- **Items**

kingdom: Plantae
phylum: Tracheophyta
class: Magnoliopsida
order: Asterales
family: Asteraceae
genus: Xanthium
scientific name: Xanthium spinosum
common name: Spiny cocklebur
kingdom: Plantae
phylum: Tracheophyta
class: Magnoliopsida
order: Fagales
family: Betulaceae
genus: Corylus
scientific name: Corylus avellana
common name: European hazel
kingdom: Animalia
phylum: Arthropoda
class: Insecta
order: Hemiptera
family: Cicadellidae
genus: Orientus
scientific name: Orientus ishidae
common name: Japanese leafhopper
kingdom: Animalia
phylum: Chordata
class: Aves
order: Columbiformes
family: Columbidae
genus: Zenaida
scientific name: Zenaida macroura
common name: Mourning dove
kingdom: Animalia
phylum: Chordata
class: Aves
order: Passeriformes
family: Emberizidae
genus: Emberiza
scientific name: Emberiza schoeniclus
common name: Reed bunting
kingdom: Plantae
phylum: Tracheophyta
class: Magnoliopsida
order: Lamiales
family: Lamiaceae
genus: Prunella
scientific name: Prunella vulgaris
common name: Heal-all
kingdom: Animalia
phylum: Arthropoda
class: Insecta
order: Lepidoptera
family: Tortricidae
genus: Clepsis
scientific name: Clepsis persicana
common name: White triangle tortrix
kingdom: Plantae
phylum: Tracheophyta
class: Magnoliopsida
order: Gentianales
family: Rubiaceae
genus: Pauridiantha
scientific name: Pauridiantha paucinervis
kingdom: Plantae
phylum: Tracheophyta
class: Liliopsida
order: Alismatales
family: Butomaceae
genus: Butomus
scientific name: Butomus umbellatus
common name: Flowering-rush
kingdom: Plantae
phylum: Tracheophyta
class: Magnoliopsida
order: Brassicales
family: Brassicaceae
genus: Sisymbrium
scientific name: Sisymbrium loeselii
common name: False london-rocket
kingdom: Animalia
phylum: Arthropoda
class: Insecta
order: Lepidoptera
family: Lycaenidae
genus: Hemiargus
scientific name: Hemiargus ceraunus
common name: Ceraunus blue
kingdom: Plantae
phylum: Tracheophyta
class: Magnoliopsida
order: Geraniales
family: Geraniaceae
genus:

- **Task brief**
Lay out every line of the data above as a single numbered list, skipping any blank lines.

- **Answer to the task**
1. kingdom: Plantae
2. phylum: Tracheophyta
3. class: Magnoliopsida
4. order: Asterales
5. family: Asteraceae
6. genus: Xanthium
7. scientific name: Xanthium spinosum
8. common name: Spiny cocklebur
9. kingdom: Plantae
10. phylum: Tracheophyta
11. class: Magnoliopsida
12. order: Fagales
13. family: Betulaceae
14. genus: Corylus
15. scientific name: Corylus avellana
16. common name: European hazel
17. kingdom: Animalia
18. phylum: Arthropoda
19. class: Insecta
20. order: Hemiptera
21. family: Cicadellidae
22. genus: Orientus
23. scientific name: Orientus ishidae
24. common name: Japanese leafhopper
25. kingdom: Animalia
26. phylum: Chordata
27. class: Aves
28. order: Columbiformes
29. family: Columbidae
30. genus: Zenaida
31. scientific name: Zenaida macroura
32. common name: Mourning dove
33. kingdom: Animalia
34. phylum: Chordata
35. class: Aves
36. order: Passeriformes
37. family: Emberizidae
38. genus: Emberiza
39. scientific name: Emberiza schoeniclus
40. common name: Reed bunting
41. kingdom: Plantae
42. phylum: Tracheophyta
43. class: Magnoliopsida
44. order: Lamiales
45. family: Lamiaceae
46. genus: Prunella
47. scientific name: Prunella vulgaris
48. common name: Heal-all
49. kingdom: Animalia
50. phylum: Arthropoda
51. class: Insecta
52. order: Lepidoptera
53. family: Tortricidae
54. genus: Clepsis
55. scientific name: Clepsis persicana
56. common name: White triangle tortrix
57. kingdom: Plantae
58. phylum: Tracheophyta
59. class: Magnoliopsida
60. order: Gentianales
61. family: Rubiaceae
62. genus: Pauridiantha
63. scientific name: Pauridiantha paucinervis
64. kingdom: Plantae
65. phylum: Tracheophyta
66. class: Liliopsida
67. order: Alismatales
68. family: Butomaceae
69. genus: Butomus
70. scientific name: Butomus umbellatus
71. common name: Flowering-rush
72. kingdom: Plantae
73. phylum: Tracheophyta
74. class: Magnoliopsida
75. order: Brassicales
76. family: Brassicaceae
77. genus: Sisymbrium
78. scientific name: Sisymbrium loeselii
79. common name: False london-rocket
80. kingdom: Animalia
81. phylum: Arthropoda
82. class: Insecta
83. order: Lepidoptera
84. family: Lycaenidae
85. genus: Hemiargus
86. scientific name: Hemiargus ceraunus
87. common name: Ceraunus blue
88. kingdom: Plantae
89. phylum: Tracheophyta
90. class: Magnoliopsida
91. order: Geraniales
92. family: Geraniaceae
93. genus:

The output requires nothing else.